### Selected passage
Public Key Infrastructure
The following is a high level overview of Kinode's public key infrastructure, the Kinode Identity System, or KNS. You can find a more general discussion of the Kinode identity system here.
Identity Registration
The KNS Registry and Resolver are coupled in the same contract, the KNSRegistryResolver
.
'Registry' refers to the storage of nodes' public keys, and 'Resolver' refers to the storage of nodes' networking information.
These are needed so this contract can issue node identities on the KNS network and record the data necessary for a node to interact with other nodes.
So at a high level, the PKI needs to maintain two elements: nodes' public keys and their networking information.
Public Keys
The networking public key is used to encrypt and decrypt communications with other nodes. In addition, the key serves as an identity that other nodes can verify. When nodes first connect, they engage in an initial handshake ceremony to create an encryption channel using both of their public keys. The resulting connection is encrypted end-to-end.
Networking Information
Networking information depends on whether a node is direct or routed (for more, see networking protocol).

### Data
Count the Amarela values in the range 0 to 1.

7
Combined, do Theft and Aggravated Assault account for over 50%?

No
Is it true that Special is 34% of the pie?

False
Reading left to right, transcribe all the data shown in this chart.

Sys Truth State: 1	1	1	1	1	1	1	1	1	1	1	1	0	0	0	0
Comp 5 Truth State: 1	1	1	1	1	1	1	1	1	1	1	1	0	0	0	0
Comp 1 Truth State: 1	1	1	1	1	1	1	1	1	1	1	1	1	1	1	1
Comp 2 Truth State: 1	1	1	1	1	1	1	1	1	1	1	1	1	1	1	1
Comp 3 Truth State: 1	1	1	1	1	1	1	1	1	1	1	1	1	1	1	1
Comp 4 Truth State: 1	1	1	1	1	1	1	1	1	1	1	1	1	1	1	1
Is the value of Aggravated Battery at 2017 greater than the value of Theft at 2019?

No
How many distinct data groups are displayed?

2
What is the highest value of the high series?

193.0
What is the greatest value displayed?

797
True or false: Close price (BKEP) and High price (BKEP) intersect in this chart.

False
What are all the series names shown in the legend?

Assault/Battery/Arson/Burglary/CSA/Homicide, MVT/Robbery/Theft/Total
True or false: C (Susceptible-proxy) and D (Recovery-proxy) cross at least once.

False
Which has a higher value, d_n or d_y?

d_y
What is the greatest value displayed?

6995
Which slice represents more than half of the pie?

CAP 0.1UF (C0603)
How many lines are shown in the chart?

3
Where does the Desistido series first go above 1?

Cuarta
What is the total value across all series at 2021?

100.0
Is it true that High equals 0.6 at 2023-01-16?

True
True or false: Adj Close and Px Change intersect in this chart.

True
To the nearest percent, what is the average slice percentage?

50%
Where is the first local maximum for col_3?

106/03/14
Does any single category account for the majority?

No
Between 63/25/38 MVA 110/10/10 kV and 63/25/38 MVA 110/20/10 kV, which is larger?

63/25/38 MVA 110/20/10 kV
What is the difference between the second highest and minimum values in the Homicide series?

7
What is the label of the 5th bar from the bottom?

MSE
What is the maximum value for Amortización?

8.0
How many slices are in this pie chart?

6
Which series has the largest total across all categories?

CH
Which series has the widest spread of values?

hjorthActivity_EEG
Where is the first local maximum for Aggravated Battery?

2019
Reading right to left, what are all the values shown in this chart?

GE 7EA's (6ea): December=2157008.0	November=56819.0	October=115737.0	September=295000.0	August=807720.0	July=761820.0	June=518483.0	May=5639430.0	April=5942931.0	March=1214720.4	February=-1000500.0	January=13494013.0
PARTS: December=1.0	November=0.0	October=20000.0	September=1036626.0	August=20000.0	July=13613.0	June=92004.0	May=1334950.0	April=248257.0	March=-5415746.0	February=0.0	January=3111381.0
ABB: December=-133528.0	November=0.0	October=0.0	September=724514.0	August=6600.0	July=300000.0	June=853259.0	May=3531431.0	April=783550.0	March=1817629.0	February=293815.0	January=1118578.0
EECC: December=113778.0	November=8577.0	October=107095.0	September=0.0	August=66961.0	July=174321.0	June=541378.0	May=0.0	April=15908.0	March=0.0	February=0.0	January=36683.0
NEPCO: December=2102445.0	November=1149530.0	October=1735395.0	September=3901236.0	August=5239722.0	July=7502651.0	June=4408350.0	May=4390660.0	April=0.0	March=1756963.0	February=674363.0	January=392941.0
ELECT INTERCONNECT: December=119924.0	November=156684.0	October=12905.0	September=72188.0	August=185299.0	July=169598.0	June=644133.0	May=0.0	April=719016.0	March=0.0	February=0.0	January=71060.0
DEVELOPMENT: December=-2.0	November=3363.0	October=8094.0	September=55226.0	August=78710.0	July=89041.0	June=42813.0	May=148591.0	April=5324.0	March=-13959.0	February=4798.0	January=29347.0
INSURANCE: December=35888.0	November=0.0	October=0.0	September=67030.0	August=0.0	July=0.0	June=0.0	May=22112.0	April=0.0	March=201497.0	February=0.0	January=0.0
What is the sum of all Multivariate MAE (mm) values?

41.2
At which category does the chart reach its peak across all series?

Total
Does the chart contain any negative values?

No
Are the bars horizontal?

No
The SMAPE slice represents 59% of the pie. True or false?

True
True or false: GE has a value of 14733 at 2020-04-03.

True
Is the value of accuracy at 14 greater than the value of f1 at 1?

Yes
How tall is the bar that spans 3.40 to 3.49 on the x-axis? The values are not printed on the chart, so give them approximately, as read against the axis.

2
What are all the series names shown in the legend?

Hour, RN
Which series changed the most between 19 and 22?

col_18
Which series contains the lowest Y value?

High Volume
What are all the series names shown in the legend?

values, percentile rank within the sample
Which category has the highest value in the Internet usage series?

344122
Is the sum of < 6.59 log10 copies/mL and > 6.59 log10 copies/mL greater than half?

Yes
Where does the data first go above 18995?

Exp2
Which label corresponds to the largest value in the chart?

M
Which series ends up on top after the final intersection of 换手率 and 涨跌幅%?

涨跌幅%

### Exercise requirements
1. Could you shorten the paragraph that begins "The networking public key is used" in the public key infrastructure overview, keeping its main facts?
2. Can you pick up the public key infrastructure overview after its last sentence and continue it?

### Task-by-task results
1. A node's networking public key encrypts and decrypts its communications with other nodes and acts as an identity they can verify. On first connection, two nodes perform a handshake that uses both public keys to set up an encrypted channel, so the connection is end-to-end encrypted.

2.
Direct nodes send and receive networking traffic directly to and from all nodes on the network. In doing so they must provide their IP address, and one or more of the following:
- WebSockets port
- WebTransport port
- TCP port
- UDP port
Indirect nodes instead specify one or more "router" nodes. These router nodes communicate between indirect nodes and the network at large.
Name Registration
The DotOsRegistrar
(AKA .os
) is responsible for registering all .os
domain names.
It is also responsible for authorizing alterations to .os
node records managed by the KNSRegistryResolver.
DotOsRegistrar
implements ERC721 tokenization logic for the names it is charged with — all .os
names are NFTs that may be transferred to and from any address.
There is currently a minimum length of 9 characters for Kinode IDs.
DotOsRegistrar
allows users to create subdomains underneath any .os
name they own.
Initially this grants them control over the subdomain, as a holder of the parent domain, but they may choose to irreversibly revoke this control if they desire to.
This applies at each level of subdomain.